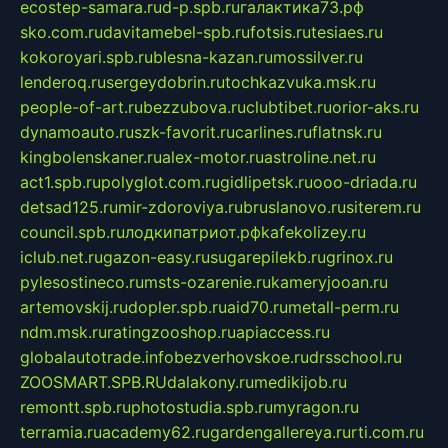
ecostep-samara.ru
d-p.spb.ru
галактика73.рф
sko.com.ru
davitamebel-spb.ru
fotsis.ru
tesiaes.ru
kokoroyari.spb.ru
blesna-kazan.ru
mossilver.ru
lenderoq.ru
sergeydobrin.ru
tochkazvuka.msk.ru
people-of-art.ru
bezzubova.ru
clubtibet.ru
orior-aks.ru
dynamoauto.ru
szk-favorit.ru
carlines.ru
flatnsk.ru
kingbolenskaner.ru
alex-motor.ru
astroline.net.ru
act1.spb.ru
polyglot.com.ru
gidlipetsk.ru
ooo-driada.ru
detsad125.ru
mir-zdoroviya.ru
bruslanovo.ru
siterem.ru
council.spb.ru
лодкипатриот.рф
kafekolizey.ru
iclub.net.ru
gazon-easy.ru
sugarepilekb.ru
grinox.ru
pylesostineco.ru
msts-ozarenie.ru
kameryjooan.ru
artemovskij.ru
dopler.spb.ru
aid70.ru
metall-perm.ru
ndm.msk.ru
ratingzooshop.ru
apiaccess.ru
globalautotrade.info
bezverhovskoe.ru
drsschool.ru
ZOOSMART.SPB.RU
dalakony.ru
medikijob.ru
remontt.spb.ru
photostudia.spb.ru
myragon.ru
terramia.ru
academy62.ru
gardengallereya.ru
rti.com.ru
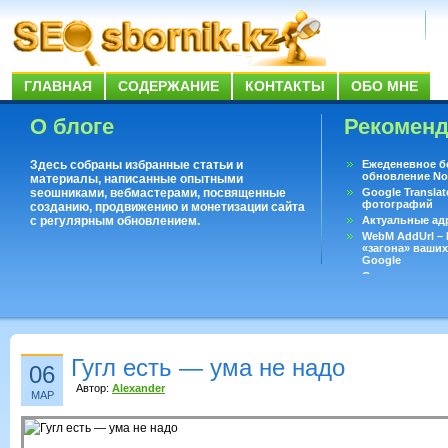
ГЛАВНАЯ
СОДЕРЖАНИЕ
КОНТАКТЫ
ОБО МНЕ
О блоге
Рекомен
Здесь собраны избранные статьи и
Ежеденевное б
обновление No
материалы, написанные опытными
seoшниками, вебмастерами, посвященные
Google Translat
фотографий
созданию, продвижению и монетизации сайта
с регулярным обновлением.
Актуальные ад
WebM AddUrl –
«загона» ваших
Google
Существует воп
ответить даже 
Переводчик Goo
Гугл есть — ума не надо
06
Автор:
Alexander
МАР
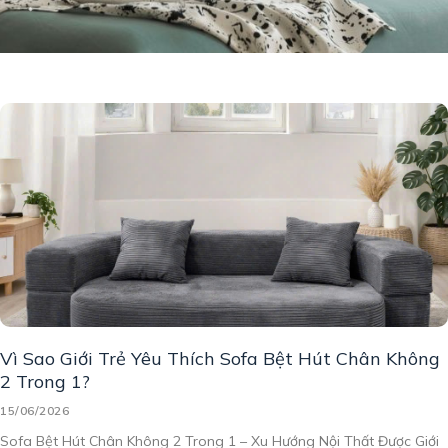
Vì Sao Giới Trẻ Yêu Thích Sofa Bệt Hút Chân Không
2 Trong 1?
15/06/2026
Sofa Bệt Hút Chân Không 2 Trong 1 – Xu Hướng Nội Thất Được Giới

---

Problem description => Please pick out every line in the entries above that contains the word "Chân", treating uppercase and lowercase as different, and copy each of those lines.

Answer for this exercise =>
Vì Sao Giới Trẻ Yêu Thích Sofa Bệt Hút Chân Không
Sofa Bệt Hút Chân Không 2 Trong 1 – Xu Hướng Nội Thất Được Giới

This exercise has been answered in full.